Ik
ben een laatbloeier, in veel opzichten. Op mijn dertigste verscheen Bernard in
mijn leven met wie ik op mijn twee- en dertigste trouwde. Toen ik drie en
dertig was kregen wij onze eerste dochter. Mijn moeder beviel op die leeftijd
van haar vijfde dochter, dat geeft een beetje aan wat ik bedoel met
laatbloeier. De nacht dat ik voor het eerst aan het bevallen was realiseerde ik
me opeens dat ik weliswaar als predikant tientallen baby’s had gedoopt maar
geen idee had gehad waar al die net bevallen moeders doorheen gegaan waren.

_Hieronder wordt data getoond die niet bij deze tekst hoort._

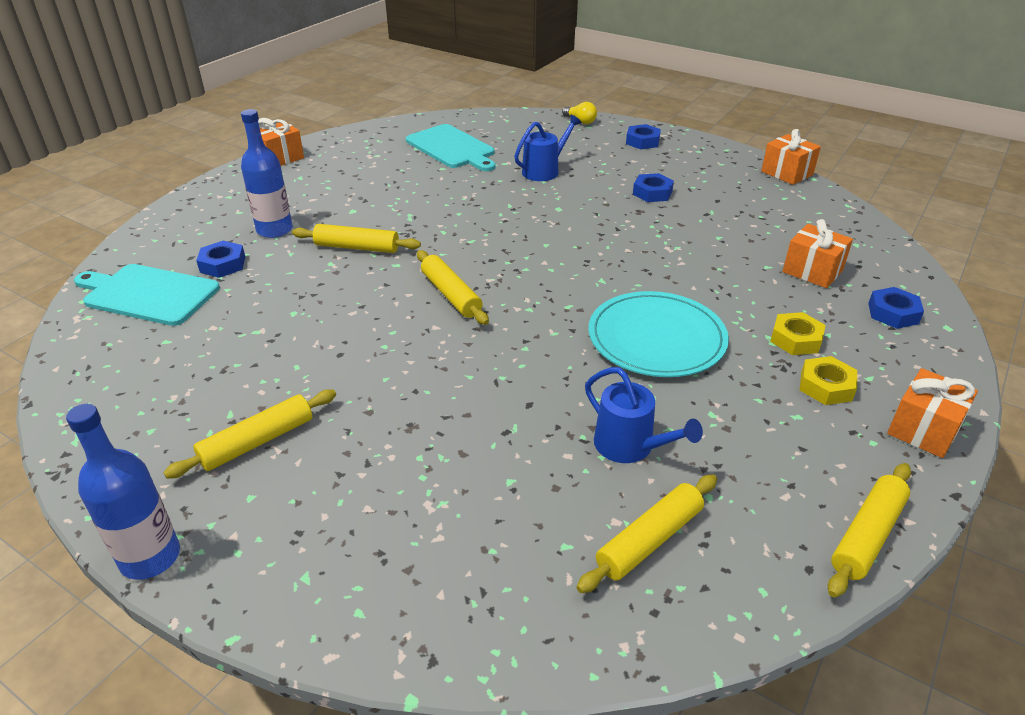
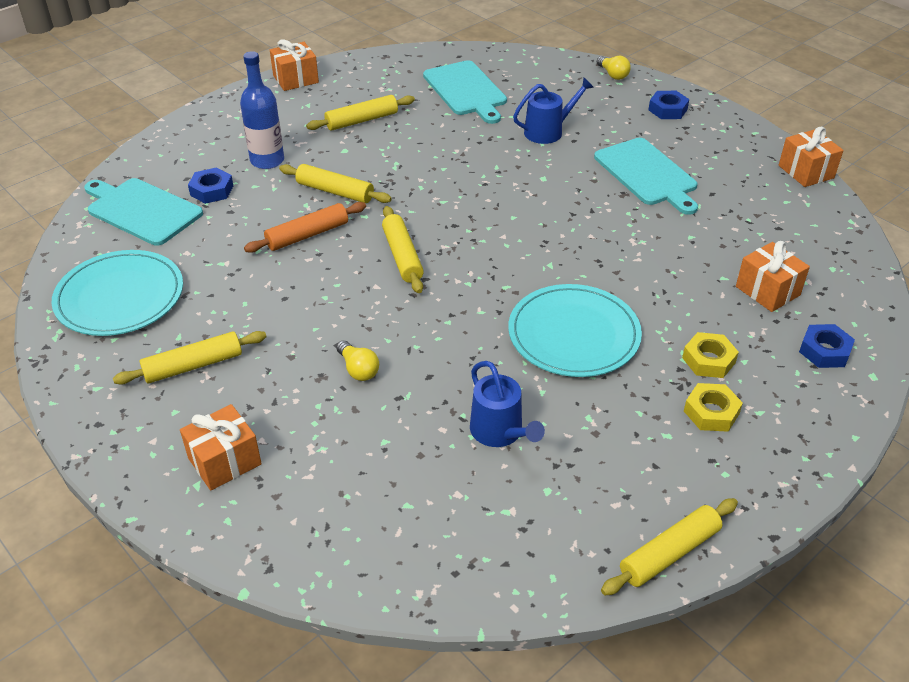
camera: 15 degrees right, 5 degrees up
(146, 384) = (120, 297): none -> turquoise plate
(150, 557) = (89, 444): blue bottle -> none
(342, 290) = (307, 235): none -> orange rolling pin
(449, 411) = (358, 369): none -> yellow light bulb
(649, 540) = (478, 516): yellow rolling pin -> yellow rolling pin (362, 120)
(652, 193) = (647, 174): blue nut -> turquoise cutting board
(923, 429) = (781, 472): orange gift -> orange gift (224, 461)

Ynskje, de jonge vrouw van een boer, kwam al puffend op mijn netvlies: ”Dus dit
heeft zij ook allemaal moeten doormaken.” Wat had ik altijd onnozel bij het
doopvont gestaan terwijl diep respect op zijn plaats was geweest.
Iets
dergelijks ervoer ik toen we als familie de begrafenis van mijn vader aan het voorbereiden
waren. Vanmiddag om 13.00 gaan we hem naar zijn laatste rustplaats brengen. Als
jonge predikante leidde ik destijds tientallen begrafenissen, was ik in gesprek
met de familie, overlegde ik met de begrafenisondernemer. Ik ken het klappen
van de zweep. Maar nu het om mijn eigen vader gaat komt alles opeens in een
ander licht te staan. De afgelopen week ging ik intiemer dan ooit met mijn
zussen en mijn moeder om. ‘Verdriet en dankbaarheid hand in hand kan enorme
intimiteit geven’, las ik ergens. Net als toen ik aan het bevallen was
realiseer ik me dat ik tot nu toe een buitenstaander was. Van het mysterie rond
een begrafenis.
Onze
jongste kleindochter van bijna vier beseft dat ze maandag iets buitengewoons
gaat meemaken. Toen haar moeder haar vroeg: ”Wat vinden jullie van de
begrafenis maandag?’ Antwoordde ze “uuuhhh gewoon. Verrassend. Ik weet nog niet
wat het is”. Ze zal het gaan meemaken.